Re-implementation, simplification of Fernando Lopez's (@FernandoLpz) Text Classification CNN which he based on the paper "Convolutional Neural Networks for Sentence Classification." He has some nice diagrams in his Medium (PAYWALL) blog post Text Classification with CNNs in PyTorch .
For the book we improved the Fernando's pipeline to make it more readable, pythonic, and accurate. Just as in previous chapters (and in general), you do not want to use case folding or stopword removal for your first model. Give your model all the information you can for the first attempt at training it. You only need to filter stopwords and lowercase your text if you have a dimensionality problem (information overload). You can tune your model later to deal with overfitting or slow convergence. Usually there are more effective approaches to dealing with overfitting.
The preprocessing pipeline here is the same one we used for chapters 1-6 in NLPiA. You can see where we've changed the implementation suggested by Fernando.
- Simplified: load the CSV
df = pd.read_csv(filepath, usecols=['text', 'target'])
- NOPE: case folding:
texts = df['texts'].lower()
- NOPE: remove non-letters (nonalpha):
re.sub(r'[^A-Za-z]', text, ' ')
-
NOPE: remove stopwords
-
Simplified: tokenize with regex
tokenized_texts = map(re.compile(r'\w+').findall, texts)
- Simplified: filter infrequent words
counts = Counter(chain(*tokenized_texts))
id2tok = vocab = list(counts.most_common(200))
- Simplified: compute reverse index
tok2id = dict(zip(idx2tok, range(len(id2tok))))
- Simplified: transform token sequences to integer id sequences
id_sequences = [[tok2id[tok] for tok in tokens] for tokens in tokenized_texts]
-
Simplified: pad token id sequences
-
Simplified: train_test_split
x_train, y_train, x_test, y_test = train_test_split(x=texts, y=df['targets'])

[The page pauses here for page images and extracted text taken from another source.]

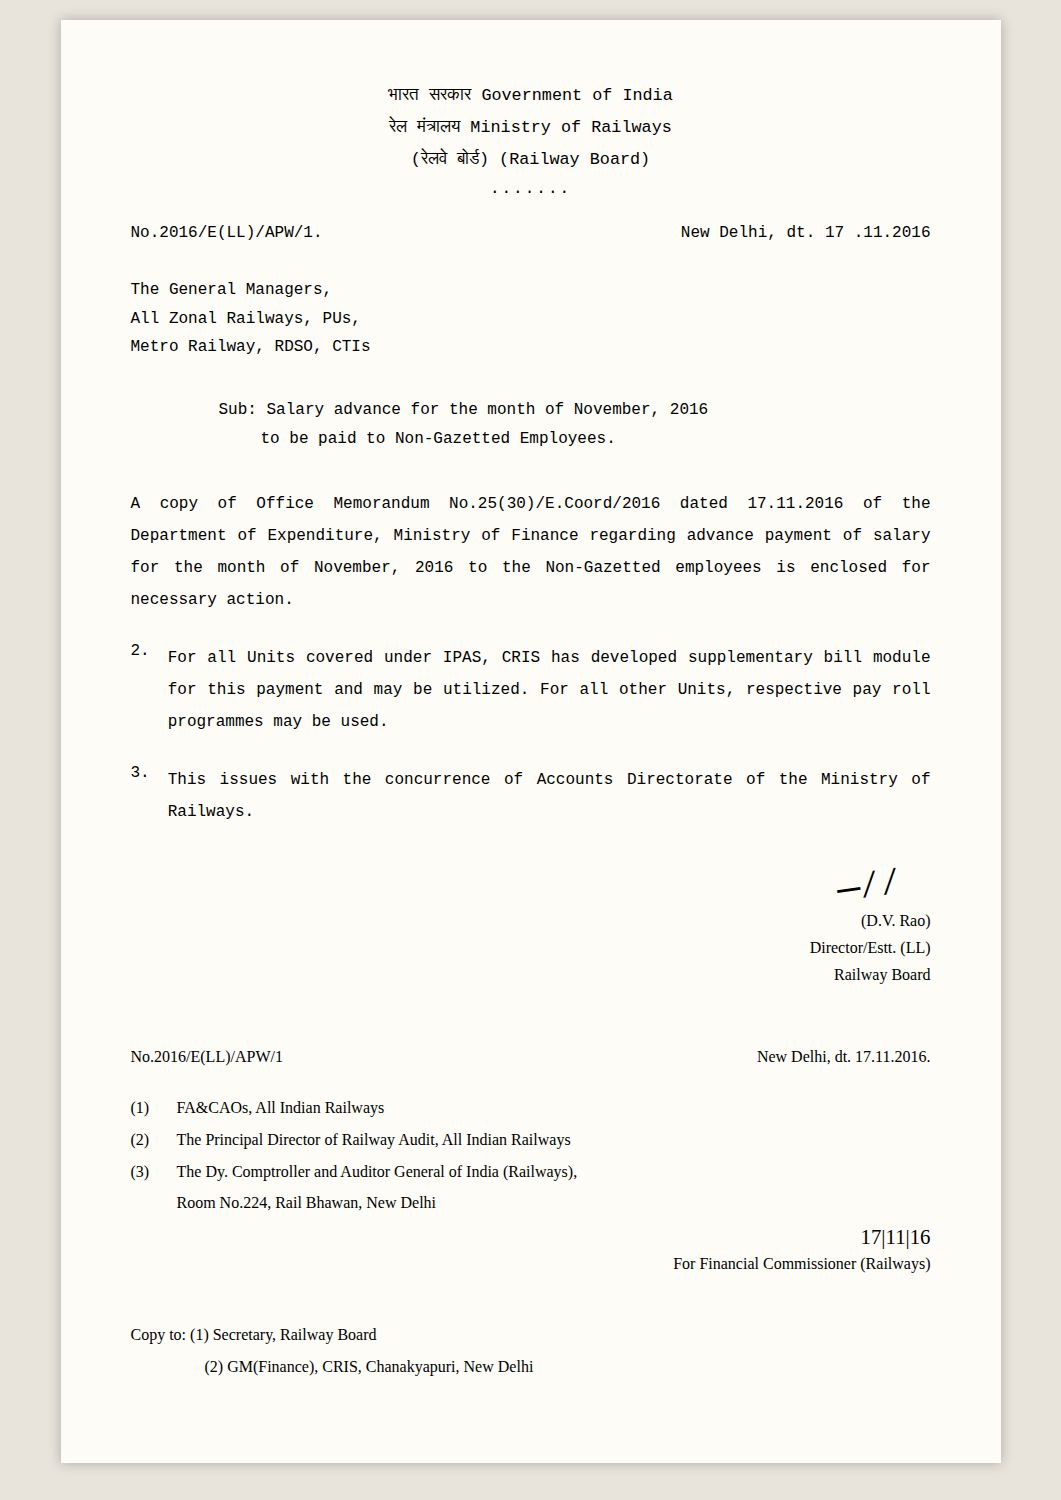भारत सरकार Government of India रेल मंत्रालय Ministry of Railways (रेलवे बोर्ड) (Railway Board)
.......
No.2016/E(LL)/APW/1. New Delhi, dt. 17 .11.2016
The General Managers,
All Zonal Railways, PUs,
Metro Railway, RDSO, CTIs
Sub: Salary advance for the month of November, 2016 to be paid to Non-Gazetted Employees.
A copy of Office Memorandum No.25(30)/E.Coord/2016 dated 17.11.2016 of the Department of Expenditure, Ministry of Finance regarding advance payment of salary for the month of November, 2016 to the Non-Gazetted employees is enclosed for necessary action.
2. For all Units covered under IPAS, CRIS has developed supplementary bill module for this payment and may be utilized. For all other Units, respective pay roll programmes may be used.
3. This issues with the concurrence of Accounts Directorate of the Ministry of Railways.
—⁄⁄
(D.V. Rao)
Director/Estt. (LL)
Railway Board
No.2016/E(LL)/APW/1 New Delhi, dt. 17.11.2016.
(1) FA&CAOs, All Indian Railways
(2) The Principal Director of Railway Audit, All Indian Railways
(3) The Dy. Comptroller and Auditor General of India (Railways),
Room No.224, Rail Bhawan, New Delhi
17|11|16
For Financial Commissioner (Railways)
Copy to: (1) Secretary, Railway Board (2) GM(Finance), CRIS, Chanakyapuri, New Delhi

This is common in PyTorch implementations, but the integers are never used as the input to a Deep Learning model because the numerical values of word indices do not contain any information about the words themselves other than their position in a one-hot vector. The index values are arbitrary and destroy all the information contained in a sentence. The numerical values of word indices contain no information about the meaning of the words. Word indices are fundamentally a categorical variable, not an ordinal or numerical value. Fernando's code effectively randomizes the 1-D numerical representation of a word thus the sequence of indices passed into the CNN is meaningless.
This can be seen in the poor accuracy on the test set compared to the training set. The test set accuracy is little better than random guessing or always guessing the majority class. In pyTorch a word embeddings layers is typically utilized to reconstruct a meaningful vector.
This repository attempts to correct this fundamental error by replacing word indices with progressively more informative numerical representations of words:
- removing the CNN entirely
- 2-D CNN on one-hot vectors
- 2-D CNN on TF-IDF vectors
- 2-D CNN on LSA vectors (PCA on TF-IDF vectors)
- 2-D CNN on word vectors
In addition, a baseline LinearModel (a single-layer perceptron, or fully-connected feed-forward layer) is trained on the average of the word vectors for a sentence or tweet (spacy.Doc.vector
).